Task statement
In the records below, find each line containing the word "celé" and copy it.

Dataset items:
*** Begin section ***

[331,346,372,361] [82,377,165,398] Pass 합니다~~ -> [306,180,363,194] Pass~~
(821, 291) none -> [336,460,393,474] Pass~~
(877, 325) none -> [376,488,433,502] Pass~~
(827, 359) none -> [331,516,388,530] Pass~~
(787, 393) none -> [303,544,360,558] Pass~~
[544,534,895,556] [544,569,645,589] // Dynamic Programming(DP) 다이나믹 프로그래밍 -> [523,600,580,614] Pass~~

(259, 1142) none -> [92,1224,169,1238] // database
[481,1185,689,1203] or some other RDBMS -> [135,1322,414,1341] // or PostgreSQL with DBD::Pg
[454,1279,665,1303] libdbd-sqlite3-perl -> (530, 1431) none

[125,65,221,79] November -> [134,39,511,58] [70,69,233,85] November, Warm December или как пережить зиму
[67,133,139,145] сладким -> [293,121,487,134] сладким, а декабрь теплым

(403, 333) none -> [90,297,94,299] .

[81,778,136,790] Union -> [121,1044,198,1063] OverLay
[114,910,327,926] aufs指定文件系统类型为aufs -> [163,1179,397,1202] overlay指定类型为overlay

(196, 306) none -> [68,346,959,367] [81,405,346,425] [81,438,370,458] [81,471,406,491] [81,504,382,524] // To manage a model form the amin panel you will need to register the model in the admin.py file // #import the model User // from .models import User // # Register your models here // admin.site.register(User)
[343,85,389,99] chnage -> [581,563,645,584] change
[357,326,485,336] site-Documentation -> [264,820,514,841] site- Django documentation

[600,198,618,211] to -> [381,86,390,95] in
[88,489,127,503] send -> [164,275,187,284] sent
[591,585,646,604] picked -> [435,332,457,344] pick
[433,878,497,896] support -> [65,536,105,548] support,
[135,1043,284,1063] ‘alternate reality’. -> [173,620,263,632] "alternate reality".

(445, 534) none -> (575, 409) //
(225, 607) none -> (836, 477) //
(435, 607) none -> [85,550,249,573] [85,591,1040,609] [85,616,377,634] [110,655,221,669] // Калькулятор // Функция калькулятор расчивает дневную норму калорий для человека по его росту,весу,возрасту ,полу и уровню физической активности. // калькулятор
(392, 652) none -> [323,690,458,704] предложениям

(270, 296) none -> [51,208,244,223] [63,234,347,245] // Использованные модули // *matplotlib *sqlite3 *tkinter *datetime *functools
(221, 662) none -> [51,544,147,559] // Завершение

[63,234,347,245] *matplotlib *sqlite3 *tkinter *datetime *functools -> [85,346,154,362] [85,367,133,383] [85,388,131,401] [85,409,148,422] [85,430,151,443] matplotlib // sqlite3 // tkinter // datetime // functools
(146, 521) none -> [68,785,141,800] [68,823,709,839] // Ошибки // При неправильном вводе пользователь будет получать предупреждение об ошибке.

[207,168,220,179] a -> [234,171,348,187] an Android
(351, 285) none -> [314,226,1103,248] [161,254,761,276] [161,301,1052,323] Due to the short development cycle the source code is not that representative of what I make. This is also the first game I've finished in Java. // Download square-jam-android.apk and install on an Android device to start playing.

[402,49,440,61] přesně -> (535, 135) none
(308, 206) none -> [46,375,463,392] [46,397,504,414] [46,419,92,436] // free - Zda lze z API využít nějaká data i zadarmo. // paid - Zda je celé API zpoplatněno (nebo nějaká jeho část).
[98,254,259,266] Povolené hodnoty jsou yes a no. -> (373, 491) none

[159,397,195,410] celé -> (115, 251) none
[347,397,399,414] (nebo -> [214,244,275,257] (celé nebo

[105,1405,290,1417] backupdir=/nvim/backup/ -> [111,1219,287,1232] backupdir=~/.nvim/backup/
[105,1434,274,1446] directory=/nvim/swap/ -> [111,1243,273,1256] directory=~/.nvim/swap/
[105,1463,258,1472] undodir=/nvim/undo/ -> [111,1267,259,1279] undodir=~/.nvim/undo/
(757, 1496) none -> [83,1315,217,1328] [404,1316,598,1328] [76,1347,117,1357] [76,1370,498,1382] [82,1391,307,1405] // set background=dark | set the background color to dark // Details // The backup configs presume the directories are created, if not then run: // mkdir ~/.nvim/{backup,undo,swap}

*** End section ***

Response to the exercise
(308, 206) none -> [46,375,463,392] [46,397,504,414] [46,419,92,436] // free - Zda lze z API využít nějaká data i zadarmo. // paid - Zda je celé API zpoplatněno (nebo nějaká jeho část).
[159,397,195,410] celé -> (115, 251) none
[347,397,399,414] (nebo -> [214,244,275,257] (celé nebo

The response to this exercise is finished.